3) We will address fundamental mechanisms involved in the dynamic regulation of chromosome organisation. Dynamic chromosome organisation plays important roles in regulation of gene expression. So, our project should give important information to university students and early-career researchers, who are interested in genetics, cell and developmental biology. We hope our research will give them inspiration and encouragement to become life scientists.


Economic and societal impact:

1) We aim to deliver high quality and internationally competitive science. This should help the UK to maintain its reputation as a leader country in biomedical science research.

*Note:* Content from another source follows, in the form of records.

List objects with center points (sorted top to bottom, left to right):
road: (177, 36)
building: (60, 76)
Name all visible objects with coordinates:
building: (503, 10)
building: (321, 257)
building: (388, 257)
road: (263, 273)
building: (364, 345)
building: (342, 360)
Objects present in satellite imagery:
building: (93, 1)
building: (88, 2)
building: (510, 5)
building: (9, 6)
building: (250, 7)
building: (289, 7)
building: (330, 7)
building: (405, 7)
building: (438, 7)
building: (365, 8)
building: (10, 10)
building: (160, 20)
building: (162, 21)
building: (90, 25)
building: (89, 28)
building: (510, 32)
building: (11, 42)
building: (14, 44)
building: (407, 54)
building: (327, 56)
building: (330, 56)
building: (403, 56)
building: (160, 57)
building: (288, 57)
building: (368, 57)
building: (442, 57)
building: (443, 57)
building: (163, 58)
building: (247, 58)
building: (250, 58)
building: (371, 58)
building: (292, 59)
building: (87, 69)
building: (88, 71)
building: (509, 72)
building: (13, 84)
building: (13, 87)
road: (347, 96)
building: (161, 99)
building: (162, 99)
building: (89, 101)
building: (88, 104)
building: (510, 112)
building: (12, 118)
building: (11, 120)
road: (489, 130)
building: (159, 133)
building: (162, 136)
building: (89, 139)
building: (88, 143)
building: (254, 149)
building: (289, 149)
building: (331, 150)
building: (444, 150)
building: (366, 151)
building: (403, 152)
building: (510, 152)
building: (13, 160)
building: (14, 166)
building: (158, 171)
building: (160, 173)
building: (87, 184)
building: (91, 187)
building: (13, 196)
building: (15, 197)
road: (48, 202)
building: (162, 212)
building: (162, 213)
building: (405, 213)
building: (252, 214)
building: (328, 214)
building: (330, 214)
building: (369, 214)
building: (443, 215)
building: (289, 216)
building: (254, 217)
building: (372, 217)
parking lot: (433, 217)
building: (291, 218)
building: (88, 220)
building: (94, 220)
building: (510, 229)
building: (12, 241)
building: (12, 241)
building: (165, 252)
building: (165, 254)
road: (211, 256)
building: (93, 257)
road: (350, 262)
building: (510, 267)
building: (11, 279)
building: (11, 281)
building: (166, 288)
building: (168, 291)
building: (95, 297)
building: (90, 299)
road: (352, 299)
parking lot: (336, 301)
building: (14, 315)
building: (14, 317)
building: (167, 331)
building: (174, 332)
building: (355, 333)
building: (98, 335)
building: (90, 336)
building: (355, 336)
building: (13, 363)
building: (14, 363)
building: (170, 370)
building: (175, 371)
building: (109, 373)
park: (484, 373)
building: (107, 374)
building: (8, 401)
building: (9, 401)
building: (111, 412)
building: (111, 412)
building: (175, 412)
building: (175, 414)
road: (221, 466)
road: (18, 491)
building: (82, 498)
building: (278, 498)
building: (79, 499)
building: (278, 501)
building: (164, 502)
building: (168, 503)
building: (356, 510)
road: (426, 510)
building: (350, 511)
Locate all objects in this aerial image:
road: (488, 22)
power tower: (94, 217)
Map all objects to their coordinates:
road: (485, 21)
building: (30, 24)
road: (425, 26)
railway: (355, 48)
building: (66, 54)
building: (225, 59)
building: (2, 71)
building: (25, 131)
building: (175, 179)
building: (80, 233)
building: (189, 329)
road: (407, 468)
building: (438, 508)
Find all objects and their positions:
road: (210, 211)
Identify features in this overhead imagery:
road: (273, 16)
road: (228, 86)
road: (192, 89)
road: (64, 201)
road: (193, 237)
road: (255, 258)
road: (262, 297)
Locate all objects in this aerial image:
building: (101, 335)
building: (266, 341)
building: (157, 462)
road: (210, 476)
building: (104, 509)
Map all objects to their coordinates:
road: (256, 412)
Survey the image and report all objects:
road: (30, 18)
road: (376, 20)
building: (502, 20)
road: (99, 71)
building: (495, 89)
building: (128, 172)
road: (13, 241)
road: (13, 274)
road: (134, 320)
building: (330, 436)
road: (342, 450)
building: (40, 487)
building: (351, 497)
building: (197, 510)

2) Several human diseases are caused by mutations of cohesins and their regulators. In fact, their germline mutations cause congenital disorders, which are collectively called cohesinopathies. For example, mutations of the chromosome cohesin loader, NIPBL cause Cornelia de Lange Syndrome. Moreover, somatic mutations of cohesins lead to specific types of cancers such as bladder cancer, Ewing sarcoma and myeloid leukaemia. In particular, mutations of cohesin STAG2 are frequently found in these cancers. We will address whether (and, if so, how) dynamics of chromatin loops are altered by these mutations associated with the diseases. Our research will give important insights into the mechanism of these diseases. In the long term, our research should have clinical relevance to their diagnosis and treatment.

3) Our research will provide excellent materials for public engagement regarding cell biology and life sciences. For example, our microscopy images in the proposed work will showcase dynamic cellular events. Moreover, we will be able to demonstrate how defects in dynamic chromosome behaviours could lead to various diseases. We will organise inspiring public engagement events using materials from our research.